Unreliable water supply to California Central Valley cripples farming

The Central Valley is the largest almond producing area in the world. Credit: mavensphotoblog.com
The Central Valley is the largest almond producing area in the world. Credit: mavensphotoblog.com

A California Central Valley farmer explains how their strictly apportioned water supply is so meager and unreliable that it makes farming almost impossible.

Costs for water supplied by the Bureau of Reclamation to irrigate orchards on my farm near Firebaugh over the last five years have grown from $300 per acre to $1,800 per acre, per year. It is estimated that because of ESA restrictions, if we have normal rain and snow this winter, the supply of water supplied by Reclamation in 2014 will be 0% to 10% of our allotment. Therefore, 300,000 acres to 500,000 acres of prime land that historically was irrigated with Central Valley Project water will lie fallow.

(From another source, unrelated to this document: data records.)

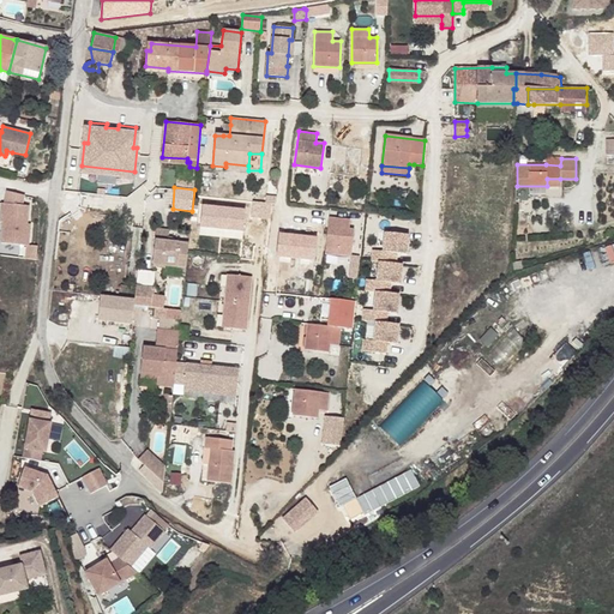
[(24,196),(7,191),(5,204),(2,203),(1,222),(4,222),(1,242),(28,245),(26,258),(37,259),(38,246),(29,245),(31,224),(28,223),(29,206),(23,205),(24,196)]
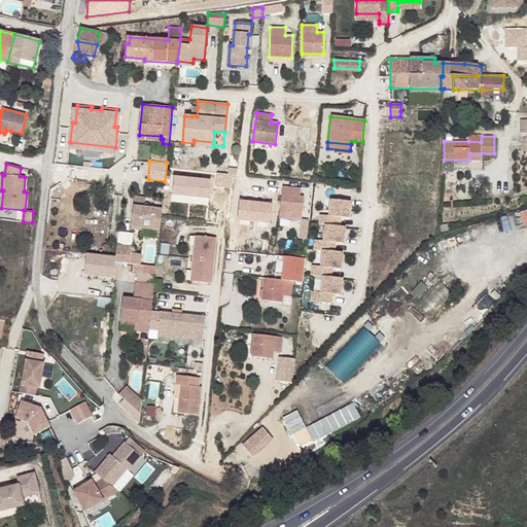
[(230,174),(217,173),(216,186),(233,187),(234,174),(230,174)]
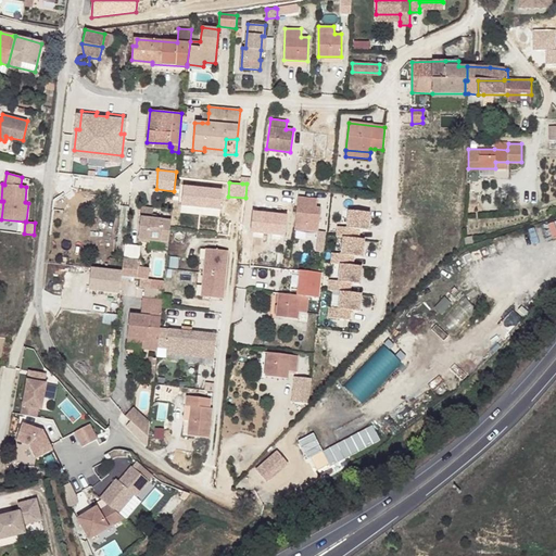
[(202,187),(182,185),(180,203),(200,205),(202,187)]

For a farmer trying to make business decisions, some of which may implicate family, farmworkers, neighbors and community for the next 30 years, this is an impossible situation.

Most of the water from Central Valley agriculture comes from the Sacramento Delta. One plan is to build gigantic tunnels to shunt water around the Delta to the Central Valley and Los Angeles. It is safe to say this will be done over the dead bodies of the Bay Area and Northern California. The inescapable fact is California does not have enough water for everyone to get the amounts they want.